- Opening Delimiter -
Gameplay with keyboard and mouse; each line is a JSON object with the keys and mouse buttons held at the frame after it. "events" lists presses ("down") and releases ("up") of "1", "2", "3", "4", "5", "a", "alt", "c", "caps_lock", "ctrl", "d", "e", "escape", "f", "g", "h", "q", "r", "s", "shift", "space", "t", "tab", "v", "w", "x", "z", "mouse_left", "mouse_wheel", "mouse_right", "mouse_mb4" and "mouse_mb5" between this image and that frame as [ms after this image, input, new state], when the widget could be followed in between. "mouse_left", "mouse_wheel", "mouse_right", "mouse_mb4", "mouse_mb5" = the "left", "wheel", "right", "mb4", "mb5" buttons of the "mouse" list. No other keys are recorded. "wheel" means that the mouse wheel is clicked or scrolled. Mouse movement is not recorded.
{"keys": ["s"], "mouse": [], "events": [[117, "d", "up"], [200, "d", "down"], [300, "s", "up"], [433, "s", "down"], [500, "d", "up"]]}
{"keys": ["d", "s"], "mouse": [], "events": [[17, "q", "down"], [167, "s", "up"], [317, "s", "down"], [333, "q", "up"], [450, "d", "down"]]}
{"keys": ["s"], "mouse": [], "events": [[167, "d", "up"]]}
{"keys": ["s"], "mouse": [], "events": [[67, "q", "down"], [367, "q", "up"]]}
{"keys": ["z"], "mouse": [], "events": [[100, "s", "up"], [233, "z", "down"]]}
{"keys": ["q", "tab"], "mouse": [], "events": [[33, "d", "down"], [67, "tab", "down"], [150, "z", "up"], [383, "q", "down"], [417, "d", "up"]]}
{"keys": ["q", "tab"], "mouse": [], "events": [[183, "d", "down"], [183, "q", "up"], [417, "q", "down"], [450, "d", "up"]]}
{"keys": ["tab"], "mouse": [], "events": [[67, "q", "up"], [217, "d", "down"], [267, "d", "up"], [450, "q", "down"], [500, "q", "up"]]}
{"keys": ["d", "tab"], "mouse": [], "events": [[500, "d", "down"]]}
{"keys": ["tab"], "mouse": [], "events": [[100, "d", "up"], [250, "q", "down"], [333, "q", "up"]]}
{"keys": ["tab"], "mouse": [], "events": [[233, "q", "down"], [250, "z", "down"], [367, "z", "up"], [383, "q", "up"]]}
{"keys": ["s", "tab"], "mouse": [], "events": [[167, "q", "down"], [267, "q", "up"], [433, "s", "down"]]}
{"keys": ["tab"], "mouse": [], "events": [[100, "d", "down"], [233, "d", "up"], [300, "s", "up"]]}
- Closing Delimiter -
Task objective:
Write the entries out once more, exactly as they were given.

Your solution:
Gameplay with keyboard and mouse; each line is a JSON object with the keys and mouse buttons held at the frame after it. "events" lists presses ("down") and releases ("up") of "1", "2", "3", "4", "5", "a", "alt", "c", "caps_lock", "ctrl", "d", "e", "escape", "f", "g", "h", "q", "r", "s", "shift", "space", "t", "tab", "v", "w", "x", "z", "mouse_left", "mouse_wheel", "mouse_right", "mouse_mb4" and "mouse_mb5" between this image and that frame as [ms after this image, input, new state], when the widget could be followed in between. "mouse_left", "mouse_wheel", "mouse_right", "mouse_mb4", "mouse_mb5" = the "left", "wheel", "right", "mb4", "mb5" buttons of the "mouse" list. No other keys are recorded. "wheel" means that the mouse wheel is clicked or scrolled. Mouse movement is not recorded.
{"keys": ["s"], "mouse": [], "events": [[117, "d", "up"], [200, "d", "down"], [300, "s", "up"], [433, "s", "down"], [500, "d", "up"]]}
{"keys": ["d", "s"], "mouse": [], "events": [[17, "q", "down"], [167, "s", "up"], [317, "s", "down"], [333, "q", "up"], [450, "d", "down"]]}
{"keys": ["s"], "mouse": [], "events": [[167, "d", "up"]]}
{"keys": ["s"], "mouse": [], "events": [[67, "q", "down"], [367, "q", "up"]]}
{"keys": ["z"], "mouse": [], "events": [[100, "s", "up"], [233, "z", "down"]]}
{"keys": ["q", "tab"], "mouse": [], "events": [[33, "d", "down"], [67, "tab", "down"], [150, "z", "up"], [383, "q", "down"], [417, "d", "up"]]}
{"keys": ["q", "tab"], "mouse": [], "events": [[183, "d", "down"], [183, "q", "up"], [417, "q", "down"], [450, "d", "up"]]}
{"keys": ["tab"], "mouse": [], "events": [[67, "q", "up"], [217, "d", "down"], [267, "d", "up"], [450, "q", "down"], [500, "q", "up"]]}
{"keys": ["d", "tab"], "mouse": [], "events": [[500, "d", "down"]]}
{"keys": ["tab"], "mouse": [], "events": [[100, "d", "up"], [250, "q", "down"], [333, "q", "up"]]}
{"keys": ["tab"], "mouse": [], "events": [[233, "q", "down"], [250, "z", "down"], [367, "z", "up"], [383, "q", "up"]]}
{"keys": ["s", "tab"], "mouse": [], "events": [[167, "q", "down"], [267, "q", "up"], [433, "s", "down"]]}
{"keys": ["tab"], "mouse": [], "events": [[100, "d", "down"], [233, "d", "up"], [300, "s", "up"]]}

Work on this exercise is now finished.